Cipriano thought that of all the things Lupita could have said about Rufino, this was the furthest from the truth. He couldn’t imagine his father ever being like every other boy. It struck him how little he knew about his own family. He’d been told some things, like how his mother had fallen ill soon after giving birth and been forced to leave the village, how his grandfather had died one harsh winter from pneumonia, and how his grandmother had died soon after from loneliness. He’d been told things that could have been about anyone. But not once had he heard anything that had to do with where he came from or who these people were.
He stretched out his legs and cradled the cup of coffee in his lap. Lupita was still staring off at n
othing. Her coffee cup was forgotten to the side. A push of warm air was coming in through the open door. Cipriano thought that it would be so easy to just close his eyes and sleep for a little while here in this house. But instead, and without giving it a thought, he said, “I’ve got a problem, Tia. Rufino told me a story that’s haunting me. A story about a black man.”

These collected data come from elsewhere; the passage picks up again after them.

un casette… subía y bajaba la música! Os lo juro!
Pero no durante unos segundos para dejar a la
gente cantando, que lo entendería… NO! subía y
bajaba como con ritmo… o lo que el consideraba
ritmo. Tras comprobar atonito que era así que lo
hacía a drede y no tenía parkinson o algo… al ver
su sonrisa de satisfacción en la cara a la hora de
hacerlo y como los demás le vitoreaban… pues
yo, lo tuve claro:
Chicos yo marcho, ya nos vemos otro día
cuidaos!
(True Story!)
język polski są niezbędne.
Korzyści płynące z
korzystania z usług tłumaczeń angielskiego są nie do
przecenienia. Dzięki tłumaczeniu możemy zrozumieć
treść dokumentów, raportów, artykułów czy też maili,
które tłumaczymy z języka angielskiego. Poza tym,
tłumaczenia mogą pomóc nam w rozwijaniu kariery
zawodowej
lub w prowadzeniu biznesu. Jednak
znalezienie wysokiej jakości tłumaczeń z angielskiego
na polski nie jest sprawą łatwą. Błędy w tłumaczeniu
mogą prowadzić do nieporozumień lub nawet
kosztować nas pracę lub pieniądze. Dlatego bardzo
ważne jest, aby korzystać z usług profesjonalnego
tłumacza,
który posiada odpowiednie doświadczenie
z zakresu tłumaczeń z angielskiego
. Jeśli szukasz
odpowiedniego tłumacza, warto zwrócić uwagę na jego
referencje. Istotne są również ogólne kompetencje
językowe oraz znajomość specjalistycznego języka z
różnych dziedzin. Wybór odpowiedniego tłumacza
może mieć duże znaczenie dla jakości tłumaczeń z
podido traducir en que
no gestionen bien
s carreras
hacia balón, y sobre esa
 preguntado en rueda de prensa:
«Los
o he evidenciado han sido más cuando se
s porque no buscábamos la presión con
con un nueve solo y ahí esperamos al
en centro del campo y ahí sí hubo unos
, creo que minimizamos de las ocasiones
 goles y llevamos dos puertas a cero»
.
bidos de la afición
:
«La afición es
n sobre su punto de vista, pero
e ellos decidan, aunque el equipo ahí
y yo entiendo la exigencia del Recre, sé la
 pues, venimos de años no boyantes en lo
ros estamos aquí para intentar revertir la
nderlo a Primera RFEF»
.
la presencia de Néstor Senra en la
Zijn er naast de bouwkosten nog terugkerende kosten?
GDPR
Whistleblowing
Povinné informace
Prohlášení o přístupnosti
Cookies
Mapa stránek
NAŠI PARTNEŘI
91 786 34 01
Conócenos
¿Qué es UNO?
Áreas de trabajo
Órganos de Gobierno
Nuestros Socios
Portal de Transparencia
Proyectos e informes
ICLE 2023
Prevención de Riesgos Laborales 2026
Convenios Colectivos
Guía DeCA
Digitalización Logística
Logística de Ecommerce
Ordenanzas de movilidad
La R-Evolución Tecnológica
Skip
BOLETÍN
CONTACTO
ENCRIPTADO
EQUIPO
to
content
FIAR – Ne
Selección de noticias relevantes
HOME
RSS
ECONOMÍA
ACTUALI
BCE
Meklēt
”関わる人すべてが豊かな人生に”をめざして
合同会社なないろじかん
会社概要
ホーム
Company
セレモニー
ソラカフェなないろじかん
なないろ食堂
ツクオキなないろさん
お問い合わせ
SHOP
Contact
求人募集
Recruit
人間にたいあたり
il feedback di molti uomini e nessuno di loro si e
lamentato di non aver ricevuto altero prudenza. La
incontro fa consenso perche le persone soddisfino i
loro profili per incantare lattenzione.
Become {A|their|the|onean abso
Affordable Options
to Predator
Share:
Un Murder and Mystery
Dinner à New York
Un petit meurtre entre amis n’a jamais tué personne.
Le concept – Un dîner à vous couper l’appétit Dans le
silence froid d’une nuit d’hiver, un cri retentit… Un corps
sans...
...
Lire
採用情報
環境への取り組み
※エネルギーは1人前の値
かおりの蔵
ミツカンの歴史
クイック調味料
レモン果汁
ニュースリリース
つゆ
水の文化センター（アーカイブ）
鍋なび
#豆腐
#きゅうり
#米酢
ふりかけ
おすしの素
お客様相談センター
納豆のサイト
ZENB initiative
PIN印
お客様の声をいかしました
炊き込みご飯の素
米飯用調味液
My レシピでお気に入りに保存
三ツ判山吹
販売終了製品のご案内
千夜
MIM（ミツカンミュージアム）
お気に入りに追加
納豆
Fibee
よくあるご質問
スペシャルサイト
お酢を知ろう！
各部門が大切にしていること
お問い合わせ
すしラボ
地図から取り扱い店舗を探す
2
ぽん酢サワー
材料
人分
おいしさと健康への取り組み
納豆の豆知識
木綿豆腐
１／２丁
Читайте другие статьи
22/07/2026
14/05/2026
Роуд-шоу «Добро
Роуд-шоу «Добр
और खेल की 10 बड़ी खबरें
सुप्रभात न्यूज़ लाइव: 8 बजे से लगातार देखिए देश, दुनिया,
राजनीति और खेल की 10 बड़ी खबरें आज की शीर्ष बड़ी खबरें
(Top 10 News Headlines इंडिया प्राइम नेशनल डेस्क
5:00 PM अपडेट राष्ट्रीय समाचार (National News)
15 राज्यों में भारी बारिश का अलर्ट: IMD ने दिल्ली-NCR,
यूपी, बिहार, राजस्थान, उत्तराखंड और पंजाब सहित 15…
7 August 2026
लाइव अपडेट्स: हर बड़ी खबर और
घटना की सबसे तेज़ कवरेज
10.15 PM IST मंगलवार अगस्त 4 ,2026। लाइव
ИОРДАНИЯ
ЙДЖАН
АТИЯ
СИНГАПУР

Four days after Rufino had come across Madewell Brown out at Perdido mesa, his father beat him.
Lupita was six years old at the time this happened. She was sitting at the kitchen table drawing pictures on a piece of yellowed paper. Her mother was at the stove frying meat and chile and Rufino was outside splitting kindling. Lupita’s mother had just thrown a clove of brown garlic into the skillet when the door burst open and her father came in dragging Rufino along behind him. He had his son by one arm and in his other hand was a long, thin piece of oak from a wooden barrel that had fallen apart behind the shed. The look Lupita saw on her father’s face made her think that she didn’t know who this man was, that some stranger had come onto their property and caught her brother unawares. She thought that if she were quiet he might not notice her.
Rufino’s face was twisted with fear and shame. His mouth gaped open. There was a red welt the size of their father’s hand on his cheek. As he was dragged past the kitchen table, he reached out as if to hold on, but then he was jerked by and thrown inside the small bedroom. For a second, Lupita’s father stood outside the room, his breath deep and labored. And then, saying nothing, he stepped inside, closing the door softly behind him.
“Mama,” Lupita called out. Her hands were shaking and she was about to cry. On the paper before her was a mesa covered with scrawny sagebrush. And perched in the branches of each bush was a doll.